Rozdział 101: Zbieżność osób i nazwisk, część druga

251 38 11
                                    

A/N: To co, lecimy po drugą setkę? :D


– Zostawiłeś u mnie bluzę, pamiętasz?

Oczywiście, że Feliks pamiętał. Tak przepięknej, upolowanej w lumpeksie bluzy w jednorożce zapomnieć nie mógł; syknął, przygryzł wargę i rozejrzał się po pokoju w poszukiwaniu jakiegoś deux ex machina, który by mu tę bluzę odzyskał bez konieczności wizyty u Litwy.

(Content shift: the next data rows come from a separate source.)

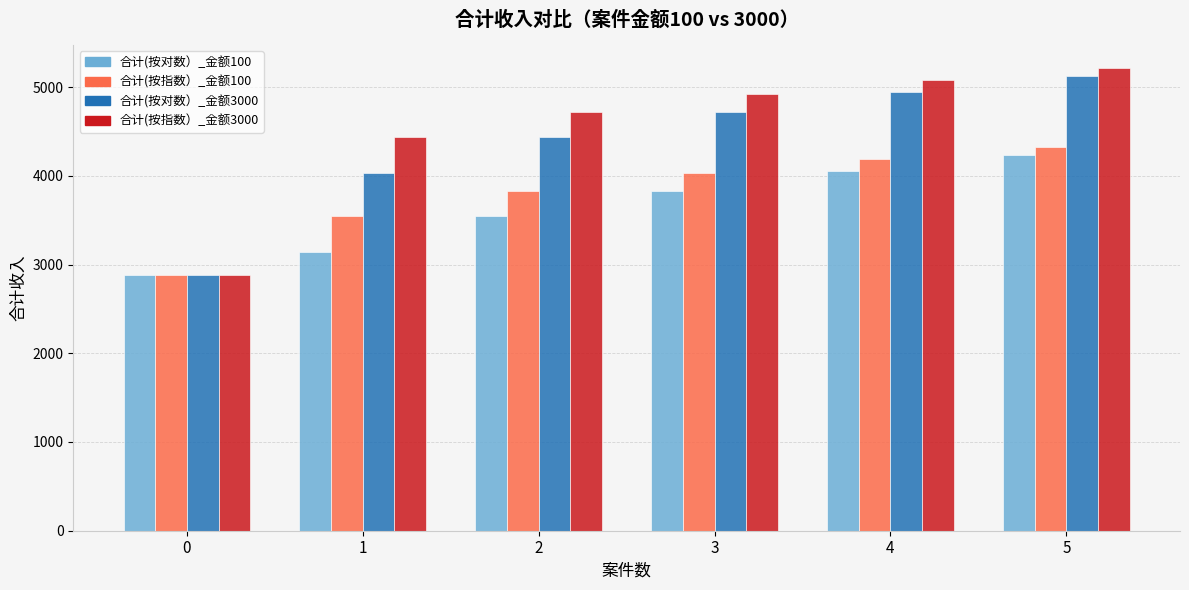

What is the spread (max minus min) of values at 2?

1178.7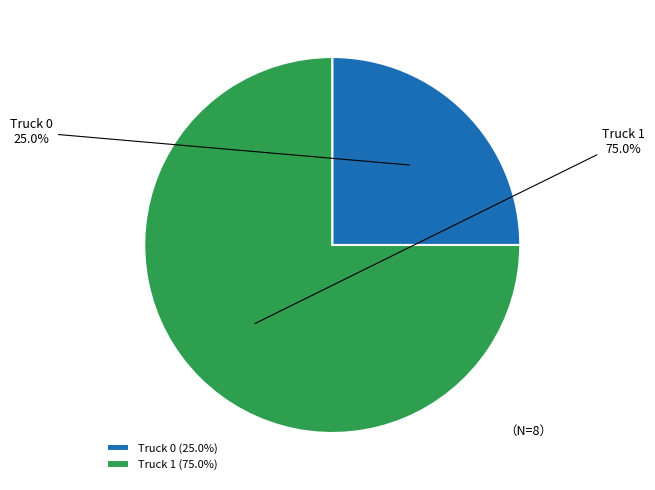

Which category has the smallest portion of the pie?

Truck 0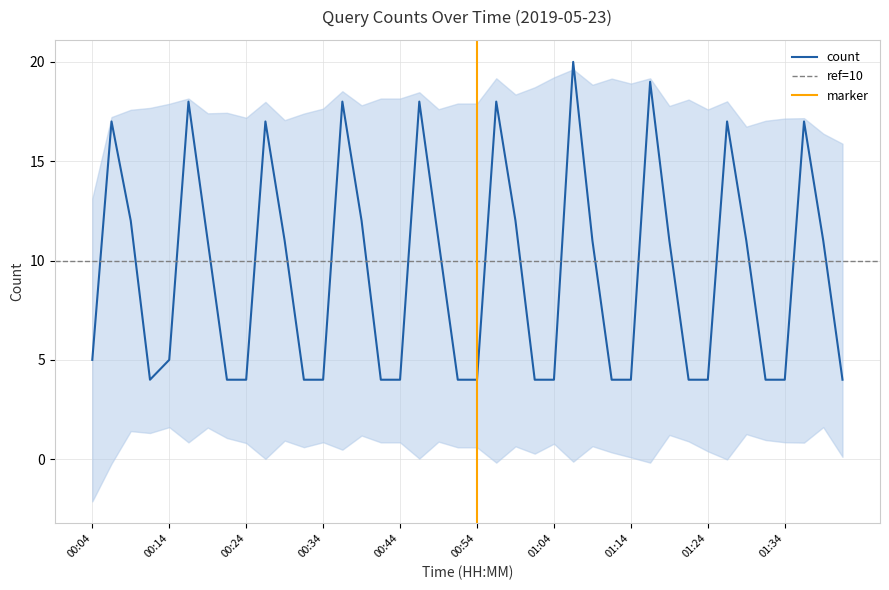

What is the sum of all values?

374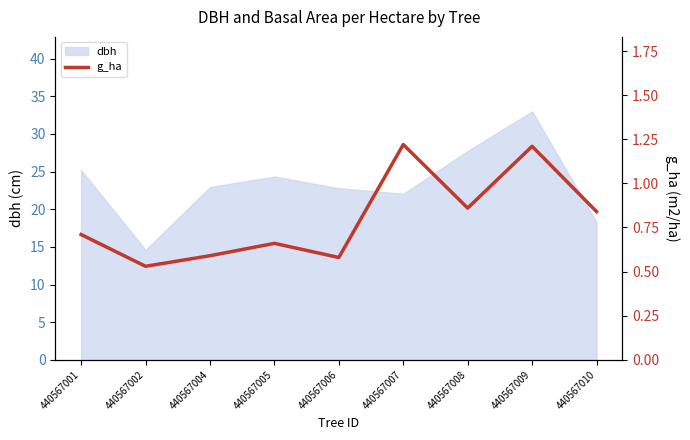

At which label does dbh reach its minimum?

440567002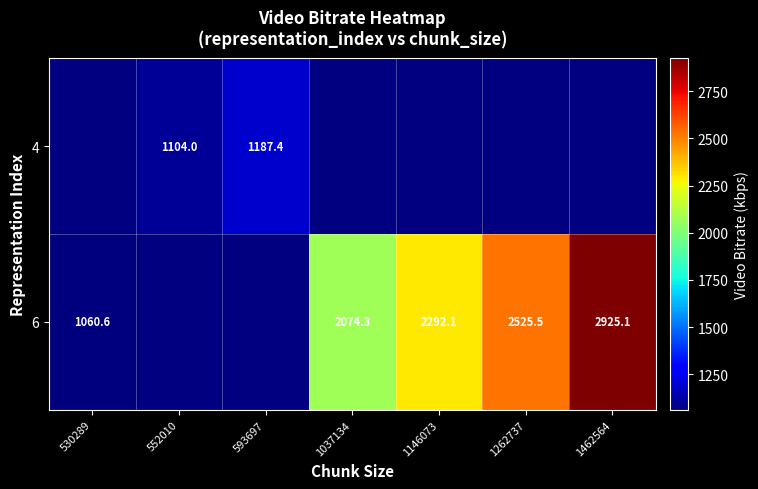

True or false: 6 has a value of 2925.1 at 1462564.

True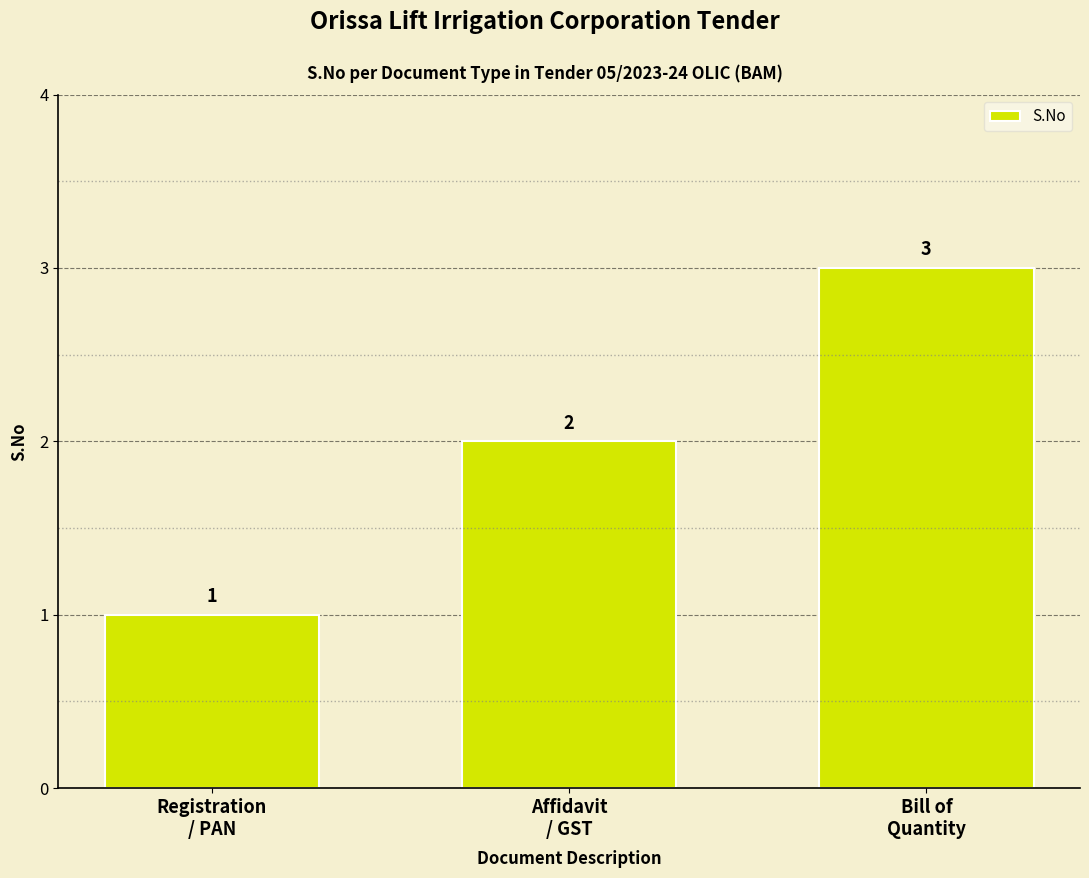

What is the minimum value shown in the chart?

1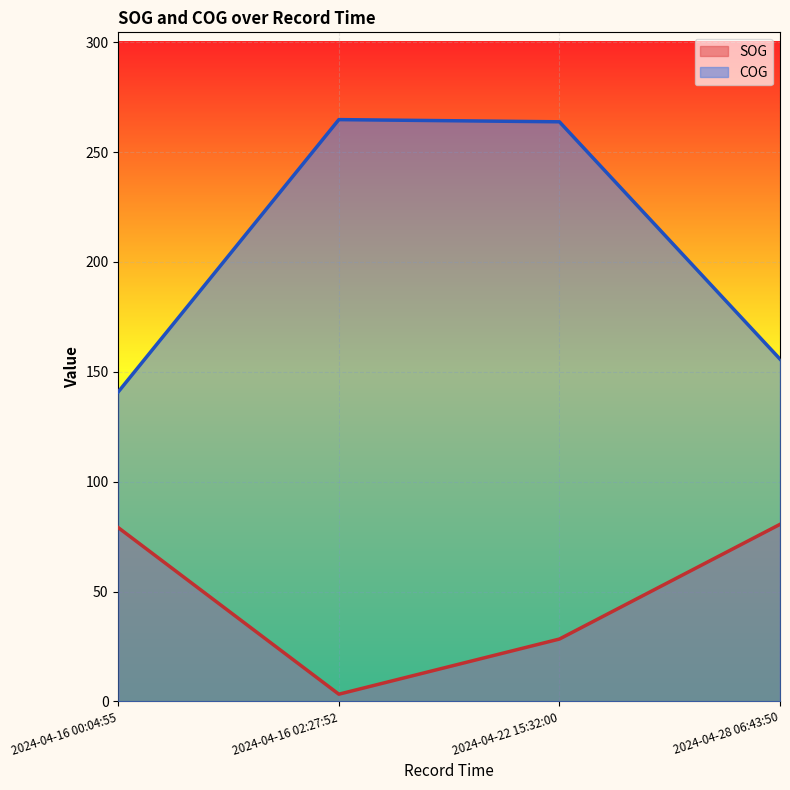

What is the spread (max minus min) of values at 2024-04-16 02:27:52?

261.5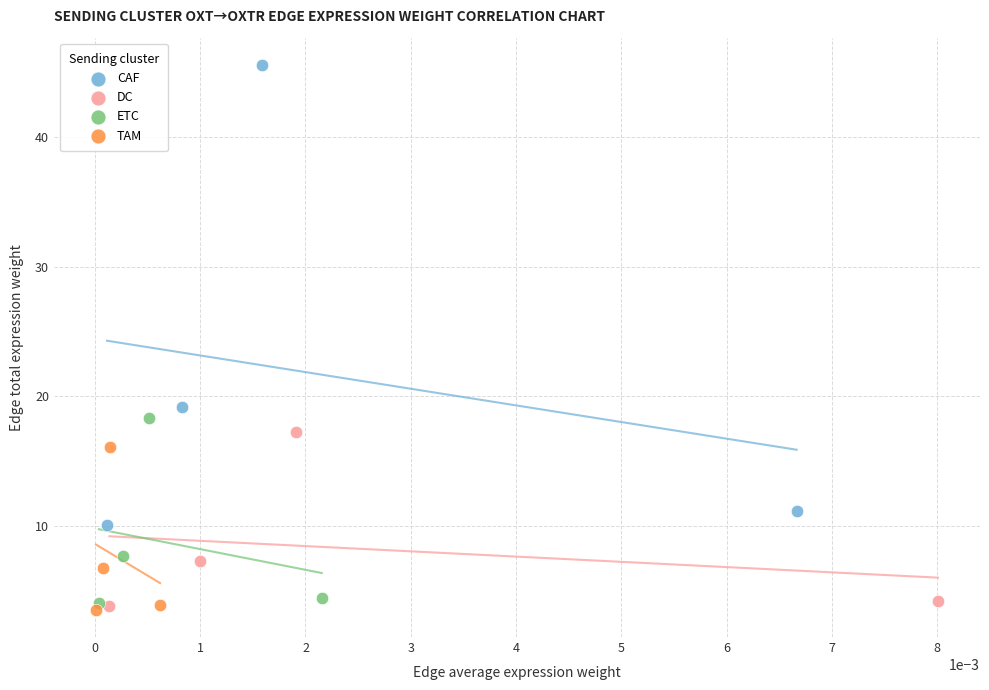

Which series has the widest spread of Y values?

CAF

– Wieeeem – rzucił powoli. Na żadną boską interwencję się nie zapowiadało. – Tylko... eee... masz teraz lokatora, prawda? Eee... streściłeś mu już ostatnie setki lat?

– Mniej więcej, niektóre kawałki pominąłem... – Taurys brzmiał na zmęczonego. – Czy rozmawiałeś z Ludwigiem?

– Tak, razem z resztą niemieckiej bandy mają trzymać Pru... Gilberta z dala od twojego domu, nim... eee... – Polska zmarszczył brwi i kontynuował o wiele ciszej. – Ej, Licia... Glappo to na długo zostanie... wśród żywych?

– Nie mam pojęcia – odszepnął Litwa w słuchawce. – Ma się całkiem... dobrze. Nie wspominał, na jak długo tu zostanie.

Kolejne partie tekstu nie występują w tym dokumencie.